Tuesday, December 6, 2011

The Deep Black Earth

Fall is a wonderful time for the gardener.  I am in love with the richness of the season and the potential I can feel for next year.  While most of the garden around here is settling down into dormancy, there are still some things to do.  

I'm very happy with my little trees, all of which I planted (or transplanted) when they were tiny.  A walk around the yard shows the hawthorne, crabapple, river birch and redbud all much taller than me.  One of my two hollies, below, (both "found" as seedlings)  turned out to be female so now I'm enjoying her bright red berries!  The male is about chest high, nice and bushy, while the one pictured below is about 2 1/2 feet tall.  I planted them both when they had about 4-5 leaves and were a few inches tall. 
Here's something I started finding in and around my gardens which was new to me (below).   This one is in a little sapling which decided to grow next to my compost area.  It's an egg case of a praying mantis.  While it looks kind of foamy, it's very hard and dry to the touch. I love seeing them, since I love having praying mantises around.  
Not too long ago, a friend of mine who lives in "Pennsylvania Dutch country" mentioned some lore about these egg cases:  the height of the cases above the ground shows how much snow we are going to get this winter!  I'm hoping this is just an old "wives' tale" because this egg case was at my eye level!!!!

On beautiful Fall weekends, I love to get outside and get something accomplished.  The last weekend I was at home, the weather was phenomenal--mostly sunny with temperatures in the high 60's and no wind.
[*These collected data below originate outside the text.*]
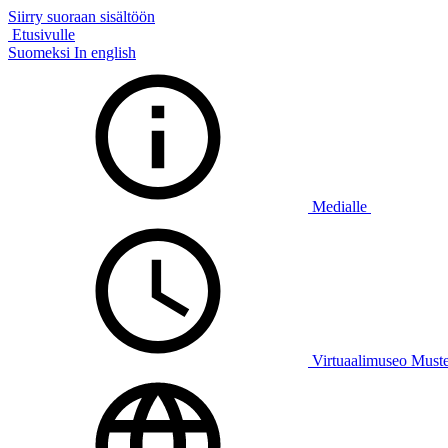
Siirry suoraan sisältöön
Etusivulle
Suomeksi
In english
Medialle
Virtuaalimuseo Must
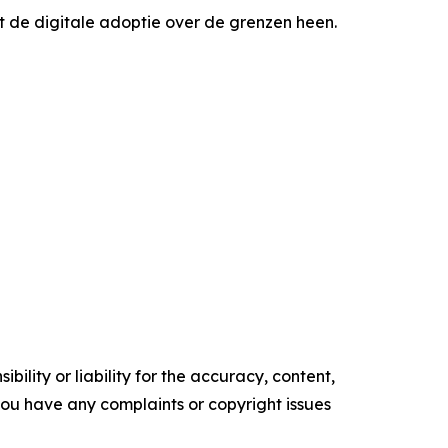
t de digitale adoptie over de grenzen heen.
ility or liability for the accuracy, content,
f you have any complaints or copyright issues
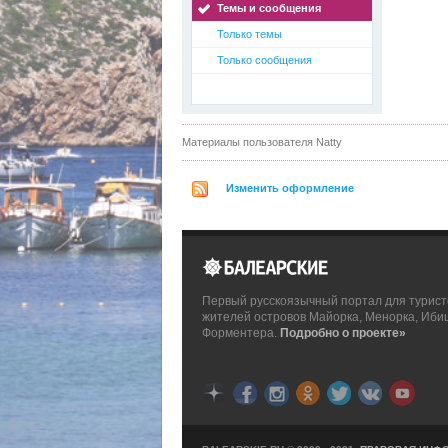
Темы и сообщения
Только темы
Только сообщения
Материалы пользователя Natty
Изменить оформление
Первый русскоязычный портал для турист
жителей островов Майорка, Менорка, Иби
Форментера.
Подробно о проекте»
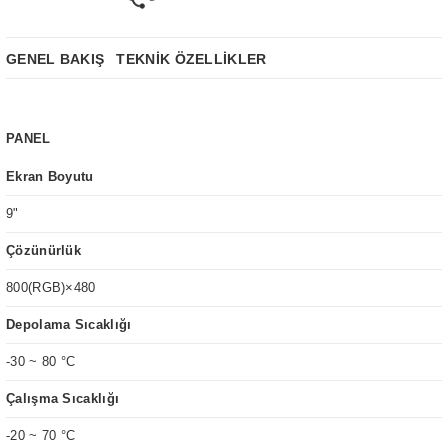
GENEL BAKIŞ
TEKNİK ÖZELLİKLER
PANEL
Ekran Boyutu
9
"
Çözünürlük
800(RGB)×480
Depolama Sıcaklığı
-30 ~ 80 °C
Çalışma Sıcaklığı
-20 ~ 70 °C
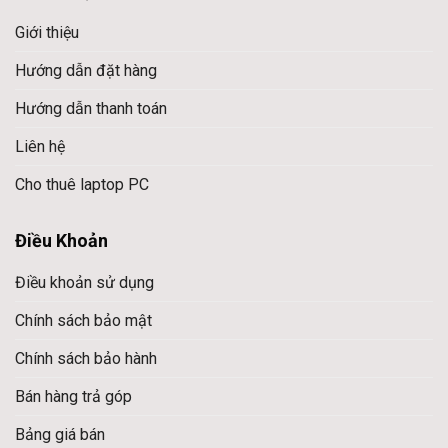
Giới thiệu
Hướng dẫn đặt hàng
Hướng dẫn thanh toán
Liên hệ
Cho thuê laptop PC
Điều Khoản
Điều khoản sử dụng
Chính sách bảo mật
Chính sách bảo hành
Bán hàng trả góp
Bảng giá bán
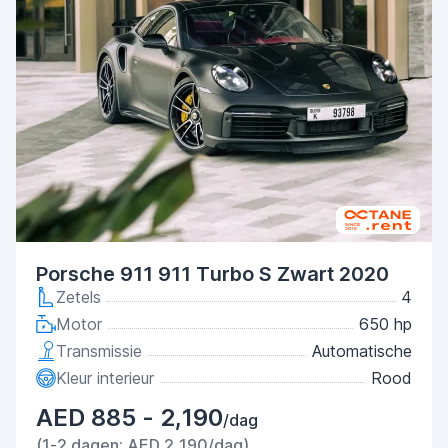
Porsche 911 911 Turbo S Zwart 2020
Zetels
4
Motor
650 hp
Transmissie
Automatische
Kleur interieur
Rood
AED 885 - 2,190
/dag
(1-2 dagen: AED 2,190/dag)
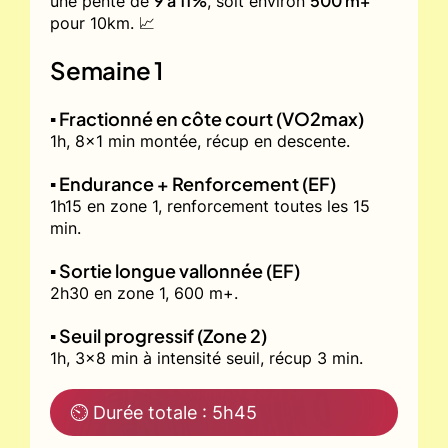
9 à 11%
500 m+
une pente de
, soit environ
pour 10km. 📈
Semaine 1
▪️ Fractionné en côte court (VO2max)
1h, 8x1 min montée, récup en descente.
▪️ Endurance + Renforcement (EF)
1h15 en zone 1, renforcement toutes les 15
min.
▪️ Sortie longue vallonnée (EF)
2h30 en zone 1, 600 m+.
▪️ Seuil progressif (Zone 2)
1h, 3x8 min à intensité seuil, récup 3 min.
⏲ Durée totale : 5h45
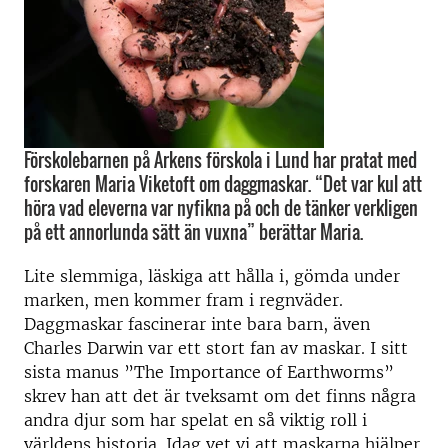
Förskolebarnen på Arkens förskola i Lund har pratat med
forskaren Maria Viketoft om daggmaskar. “Det var kul att
höra vad eleverna var nyfikna på och de tänker verkligen
på ett annorlunda sätt än vuxna” berättar Maria.
Lite slemmiga, läskiga att hålla i, gömda under
marken, men kommer fram i regnväder.
Daggmaskar fascinerar inte bara barn, även
Charles Darwin var ett stort fan av maskar. I sitt
sista manus ”The Importance of Earthworms”
skrev han att det är tveksamt om det finns några
andra djur som har spelat en så viktig roll i
världens historia. Idag vet vi att maskarna hjälper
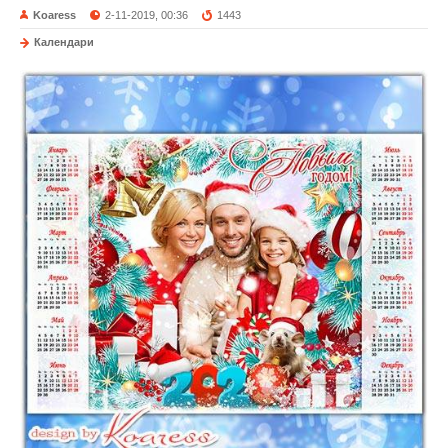
Koaress
2-11-2019, 00:36
1443
Календари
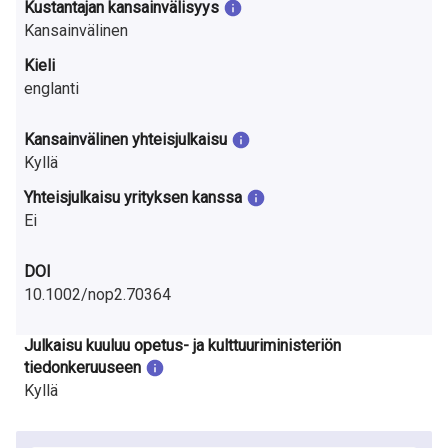
Kustantajan kansainvälisyys
Kansainvälinen
Kieli
englanti
Kansainvälinen yhteisjulkaisu
Kyllä
Yhteisjulkaisu yrityksen kanssa
Ei
DOI
10.1002/nop2.70364
Julkaisu kuuluu opetus- ja kulttuuriministeriön
tiedonkeruuseen
Kyllä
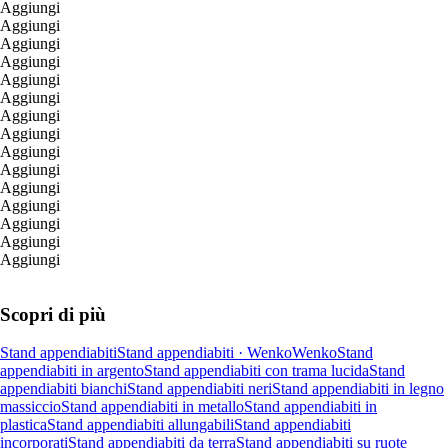
Aggiungi
Aggiungi
Aggiungi
Aggiungi
Aggiungi
Aggiungi
Aggiungi
Aggiungi
Aggiungi
Aggiungi
Aggiungi
Aggiungi
Aggiungi
Aggiungi
Aggiungi
Scopri di più
Stand appendiabiti
Stand appendiabiti · Wenko
Wenko
Stand
appendiabiti in argento
Stand appendiabiti con trama lucida
Stand
appendiabiti bianchi
Stand appendiabiti neri
Stand appendiabiti in legno
massiccio
Stand appendiabiti in metallo
Stand appendiabiti in
plastica
Stand appendiabiti allungabili
Stand appendiabiti
incorporati
Stand appendiabiti da terra
Stand appendiabiti su ruote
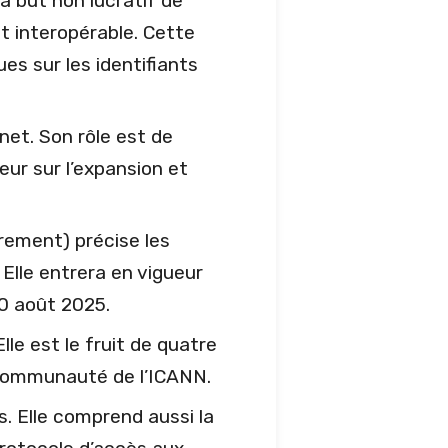
 à but non lucratif de
t interopérable. Cette
ues sur les identifiants
net. Son rôle est de
eur sur l’expansion et
trement) précise les
lle entrera en vigueur
20 août 2025.
le est le fruit de quatre
a communauté de l’ICANN.
. Elle comprend aussi la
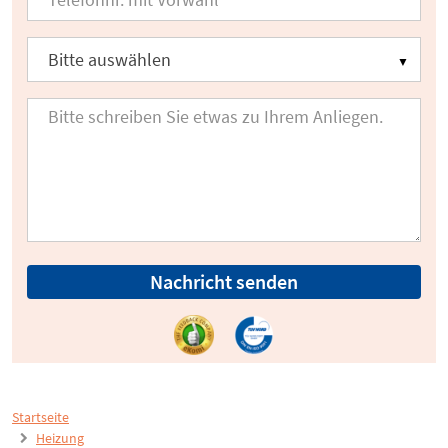
Nachricht senden
Startseite
Heizung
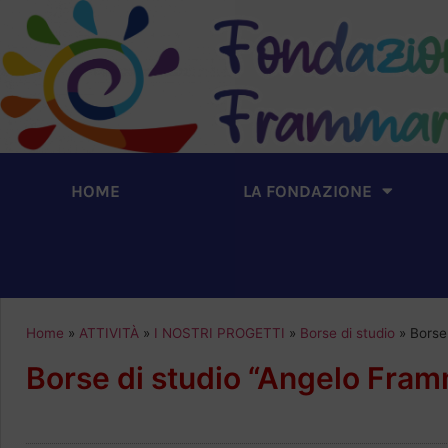
HOME
LA FONDAZIONE
Home
»
ATTIVITÀ
»
I NOSTRI PROGETTI
»
Borse di studio
»
Borse
Borse di studio “Angelo Fra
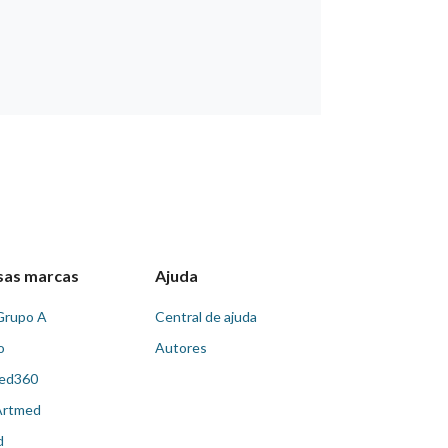
sas marcas
Ajuda
Grupo A
Central de ajuda
o
Autores
ed360
Artmed
d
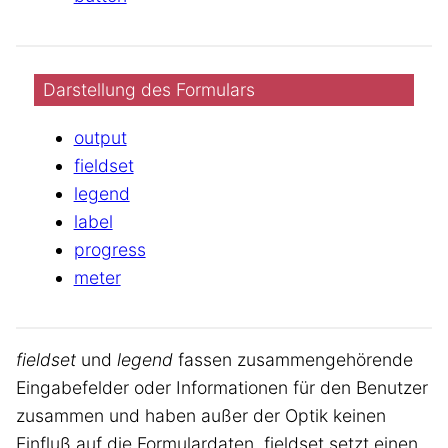
Darstellung des Formulars
output
fieldset
legend
label
progress
meter
fieldset
und
legend
fassen zusammengehörende
Eingabefelder oder Informationen für den Benutzer
zusammen und haben außer der Optik keinen
Einfluß auf die Formulardaten. fieldset setzt einen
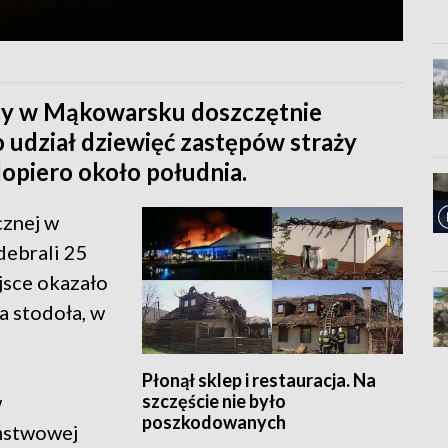
ocy w Mąkowarsku doszczętnie
o udział dziewięć zastępów straży
dopiero około południa.
cznej w
debrali 25
jsce okazało
a stodoła, w
Płonął sklep i restauracja. Na
szczęście nie było
w
poszkodowanych
aństwowej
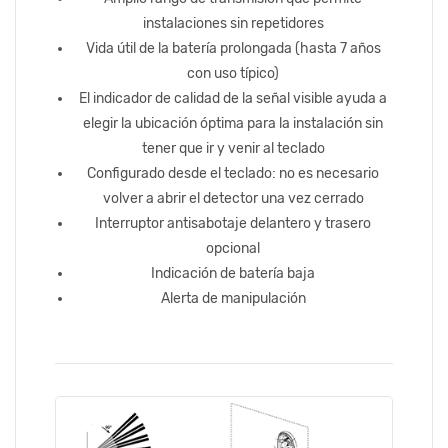
instalaciones sin repetidores
Vida útil de la batería prolongada (hasta 7 años
con uso típico)
El indicador de calidad de la señal visible ayuda a
elegir la ubicación óptima para la instalación sin
tener que ir y venir al teclado
Configurado desde el teclado: no es necesario
volver a abrir el detector una vez cerrado
Interruptor antisabotaje delantero y trasero
opcional
Indicación de batería baja
Alerta de manipulación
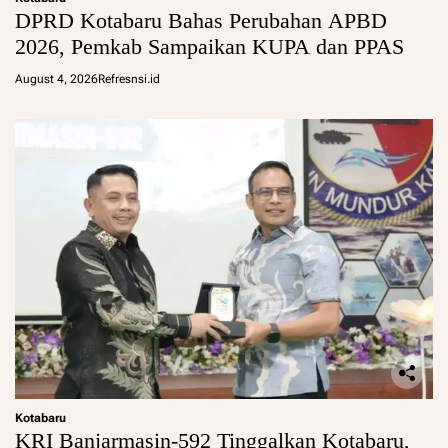
DPRD Kotabaru Bahas Perubahan APBD
2026, Pemkab Sampaikan KUPA dan PPAS
August 4, 2026
Refresnsi.id
Kotabaru
KRI Banjarmasin-592 Tinggalkan Kotabaru,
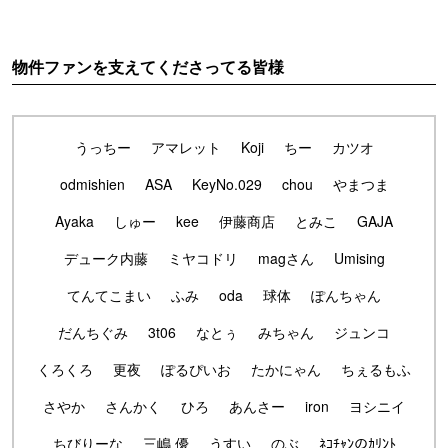
物件ファンを支えてくださってる皆様
うっちー
アマレット
Koji
ちー
カツオ
odmishien
ASA
KeyNo.029
chou
やまつま
Ayaka
しゅー
kee
伊藤商店
とみこ
GAJA
デューク内藤
ミヤコドリ
magさん
Umising
てんてこまい
ふみ
oda
球体
ぽんちゃん
だんちぐみ
3t06
なとぅ
みちゃん
ジュンコ
くろくろ
更夜
ぽるぴいお
たかにゃん
ちぇるもふ
さやか
さんかく
ひろ
あんさー
iron
ヨシニイ
ちびりーな
三嶋 優
うすい
のぶ
ﾈｺﾁｬﾝのｶﾘﾝﾄ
Almost all of my trees' leaves were down, so I decided to start some deep black composted soil for next year's garden.  As I raked, I was a little bit torn--I think that the leaves are really needed around the side yard because the soil is so sandy that the grass can't grow in some parts.  

But grass isn't my thing, so I raked.  Between the big cherry out front and the two maple trees on the side, I easily gathered several huge piles.  Using an old trick from my former father-in-law, I raked the piles onto an old double sheet and used it to transport the leaves to the compost area--I think it was 6 trips!  

So I pulled the semi-composted grass cuttings and vegetable parings out of my compost "bin," piled the leaves in, and intermittently tossed the old stuff on top.  In the end (and I pulled out the tape measure because my estimates are unreliable) my pile of leaves mixed with the started compost is 5 ft. tall, 7 ft. wide and 6 ft. deep--officially big enough it to create its own heat, from what I've read!  
By the time Spring returns, (with a couple of turnings probably) I should have some beautiful, deep black earth to mix into my mediocre soil for my herbs, flowers and vegetables to enjoy.  Can't wait!